### Exercise prompt
Instruction for the entries that follow: retype exactly the lines from the line with "255 249 2697" to the line with "517 116 30.45", both included, and omit all others.

+ + + + + + +

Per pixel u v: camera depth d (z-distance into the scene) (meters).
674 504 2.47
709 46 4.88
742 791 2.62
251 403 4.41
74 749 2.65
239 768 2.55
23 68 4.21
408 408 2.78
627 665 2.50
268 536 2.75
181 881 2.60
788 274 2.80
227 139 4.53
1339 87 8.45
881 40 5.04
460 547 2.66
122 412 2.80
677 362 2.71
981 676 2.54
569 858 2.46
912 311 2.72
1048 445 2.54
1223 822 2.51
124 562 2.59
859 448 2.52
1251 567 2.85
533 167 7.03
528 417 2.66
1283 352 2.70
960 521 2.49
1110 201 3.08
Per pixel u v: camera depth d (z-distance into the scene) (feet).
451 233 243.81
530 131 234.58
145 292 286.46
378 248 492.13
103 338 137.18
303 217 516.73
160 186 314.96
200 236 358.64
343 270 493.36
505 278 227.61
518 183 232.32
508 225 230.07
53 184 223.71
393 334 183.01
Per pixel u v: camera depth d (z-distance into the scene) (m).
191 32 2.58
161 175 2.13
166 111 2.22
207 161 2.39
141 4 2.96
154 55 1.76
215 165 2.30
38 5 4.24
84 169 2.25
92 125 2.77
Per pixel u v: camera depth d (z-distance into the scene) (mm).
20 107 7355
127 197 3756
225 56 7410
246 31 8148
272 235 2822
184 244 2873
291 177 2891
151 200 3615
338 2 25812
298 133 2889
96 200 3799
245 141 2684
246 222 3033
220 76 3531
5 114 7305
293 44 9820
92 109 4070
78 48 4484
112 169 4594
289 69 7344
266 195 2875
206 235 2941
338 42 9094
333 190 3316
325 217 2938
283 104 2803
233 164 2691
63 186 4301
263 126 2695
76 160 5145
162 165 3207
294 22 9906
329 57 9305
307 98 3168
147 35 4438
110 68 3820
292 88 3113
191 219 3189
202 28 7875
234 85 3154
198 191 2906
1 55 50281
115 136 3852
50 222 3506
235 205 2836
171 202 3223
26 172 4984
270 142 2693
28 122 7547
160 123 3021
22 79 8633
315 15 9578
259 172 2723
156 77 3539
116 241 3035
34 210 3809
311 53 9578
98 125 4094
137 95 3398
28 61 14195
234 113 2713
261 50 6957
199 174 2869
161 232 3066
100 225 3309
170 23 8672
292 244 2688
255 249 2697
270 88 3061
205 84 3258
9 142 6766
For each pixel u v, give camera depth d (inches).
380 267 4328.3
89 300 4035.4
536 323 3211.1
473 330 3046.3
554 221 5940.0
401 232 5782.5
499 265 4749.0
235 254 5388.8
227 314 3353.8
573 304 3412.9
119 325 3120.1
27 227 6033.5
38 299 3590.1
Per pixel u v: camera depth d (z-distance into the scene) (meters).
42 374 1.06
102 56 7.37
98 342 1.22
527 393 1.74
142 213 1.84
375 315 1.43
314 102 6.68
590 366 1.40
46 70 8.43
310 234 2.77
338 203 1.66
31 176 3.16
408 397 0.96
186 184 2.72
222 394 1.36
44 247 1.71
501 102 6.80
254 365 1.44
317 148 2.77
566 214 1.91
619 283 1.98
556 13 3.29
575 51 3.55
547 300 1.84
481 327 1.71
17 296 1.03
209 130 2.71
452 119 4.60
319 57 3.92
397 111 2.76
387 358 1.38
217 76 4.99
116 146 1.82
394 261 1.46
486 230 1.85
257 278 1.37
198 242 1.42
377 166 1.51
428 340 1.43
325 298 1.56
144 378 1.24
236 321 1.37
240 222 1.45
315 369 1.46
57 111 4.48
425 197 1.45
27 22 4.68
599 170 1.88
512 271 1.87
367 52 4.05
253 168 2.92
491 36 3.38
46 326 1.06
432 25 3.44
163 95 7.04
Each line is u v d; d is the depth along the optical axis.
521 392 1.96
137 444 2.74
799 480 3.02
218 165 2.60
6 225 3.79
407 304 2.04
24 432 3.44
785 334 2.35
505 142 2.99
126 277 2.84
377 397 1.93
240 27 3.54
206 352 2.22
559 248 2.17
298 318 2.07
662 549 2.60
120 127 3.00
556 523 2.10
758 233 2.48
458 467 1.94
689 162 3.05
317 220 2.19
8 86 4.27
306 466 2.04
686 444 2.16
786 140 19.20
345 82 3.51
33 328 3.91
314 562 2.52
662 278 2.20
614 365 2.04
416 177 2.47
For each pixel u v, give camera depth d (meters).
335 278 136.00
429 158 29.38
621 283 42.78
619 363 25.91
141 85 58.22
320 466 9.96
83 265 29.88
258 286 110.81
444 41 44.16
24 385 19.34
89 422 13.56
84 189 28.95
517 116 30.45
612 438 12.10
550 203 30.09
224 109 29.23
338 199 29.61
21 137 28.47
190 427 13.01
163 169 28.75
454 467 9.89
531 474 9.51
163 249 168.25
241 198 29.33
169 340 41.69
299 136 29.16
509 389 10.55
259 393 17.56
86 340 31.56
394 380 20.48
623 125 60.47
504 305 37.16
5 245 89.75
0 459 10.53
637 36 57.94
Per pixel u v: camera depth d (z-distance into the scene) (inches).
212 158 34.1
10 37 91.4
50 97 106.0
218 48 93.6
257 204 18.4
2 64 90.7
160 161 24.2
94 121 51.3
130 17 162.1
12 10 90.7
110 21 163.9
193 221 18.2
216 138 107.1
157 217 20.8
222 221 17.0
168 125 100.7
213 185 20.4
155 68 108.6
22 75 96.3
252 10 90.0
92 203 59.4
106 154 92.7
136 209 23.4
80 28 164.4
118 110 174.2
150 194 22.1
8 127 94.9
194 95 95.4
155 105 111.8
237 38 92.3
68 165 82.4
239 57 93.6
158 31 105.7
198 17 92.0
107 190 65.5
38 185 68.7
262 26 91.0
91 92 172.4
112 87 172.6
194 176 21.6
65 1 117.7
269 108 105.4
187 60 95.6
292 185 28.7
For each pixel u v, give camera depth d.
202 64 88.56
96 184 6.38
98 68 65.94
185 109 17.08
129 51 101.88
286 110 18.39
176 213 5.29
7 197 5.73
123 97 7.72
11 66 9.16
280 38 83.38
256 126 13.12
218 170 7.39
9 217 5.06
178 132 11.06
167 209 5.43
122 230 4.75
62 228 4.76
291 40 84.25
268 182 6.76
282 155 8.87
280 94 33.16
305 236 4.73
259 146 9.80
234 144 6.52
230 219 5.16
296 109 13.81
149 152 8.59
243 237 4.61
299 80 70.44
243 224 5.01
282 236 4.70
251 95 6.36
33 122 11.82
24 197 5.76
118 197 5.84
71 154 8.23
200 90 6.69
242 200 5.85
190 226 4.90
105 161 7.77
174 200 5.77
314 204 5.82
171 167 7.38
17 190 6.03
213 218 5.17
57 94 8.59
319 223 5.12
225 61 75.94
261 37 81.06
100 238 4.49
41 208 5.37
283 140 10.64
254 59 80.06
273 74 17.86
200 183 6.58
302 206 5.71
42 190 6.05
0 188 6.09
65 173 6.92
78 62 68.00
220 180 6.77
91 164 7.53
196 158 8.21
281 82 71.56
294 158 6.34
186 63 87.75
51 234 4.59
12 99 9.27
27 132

+ + + + + + +

### Your response
255 249 2697
270 88 3061
205 84 3258
9 142 6766
For each pixel u v, give camera depth d (inches).
380 267 4328.3
89 300 4035.4
536 323 3211.1
473 330 3046.3
554 221 5940.0
401 232 5782.5
499 265 4749.0
235 254 5388.8
227 314 3353.8
573 304 3412.9
119 325 3120.1
27 227 6033.5
38 299 3590.1
Per pixel u v: camera depth d (z-distance into the scene) (meters).
42 374 1.06
102 56 7.37
98 342 1.22
527 393 1.74
142 213 1.84
375 315 1.43
314 102 6.68
590 366 1.40
46 70 8.43
310 234 2.77
338 203 1.66
31 176 3.16
408 397 0.96
186 184 2.72
222 394 1.36
44 247 1.71
501 102 6.80
254 365 1.44
317 148 2.77
566 214 1.91
619 283 1.98
556 13 3.29
575 51 3.55
547 300 1.84
481 327 1.71
17 296 1.03
209 130 2.71
452 119 4.60
319 57 3.92
397 111 2.76
387 358 1.38
217 76 4.99
116 146 1.82
394 261 1.46
486 230 1.85
257 278 1.37
198 242 1.42
377 166 1.51
428 340 1.43
325 298 1.56
144 378 1.24
236 321 1.37
240 222 1.45
315 369 1.46
57 111 4.48
425 197 1.45
27 22 4.68
599 170 1.88
512 271 1.87
367 52 4.05
253 168 2.92
491 36 3.38
46 326 1.06
432 25 3.44
163 95 7.04
Each line is u v d; d is the depth along the optical axis.
521 392 1.96
137 444 2.74
799 480 3.02
218 165 2.60
6 225 3.79
407 304 2.04
24 432 3.44
785 334 2.35
505 142 2.99
126 277 2.84
377 397 1.93
240 27 3.54
206 352 2.22
559 248 2.17
298 318 2.07
662 549 2.60
120 127 3.00
556 523 2.10
758 233 2.48
458 467 1.94
689 162 3.05
317 220 2.19
8 86 4.27
306 466 2.04
686 444 2.16
786 140 19.20
345 82 3.51
33 328 3.91
314 562 2.52
662 278 2.20
614 365 2.04
416 177 2.47
For each pixel u v, give camera depth d (meters).
335 278 136.00
429 158 29.38
621 283 42.78
619 363 25.91
141 85 58.22
320 466 9.96
83 265 29.88
258 286 110.81
444 41 44.16
24 385 19.34
89 422 13.56
84 189 28.95
517 116 30.45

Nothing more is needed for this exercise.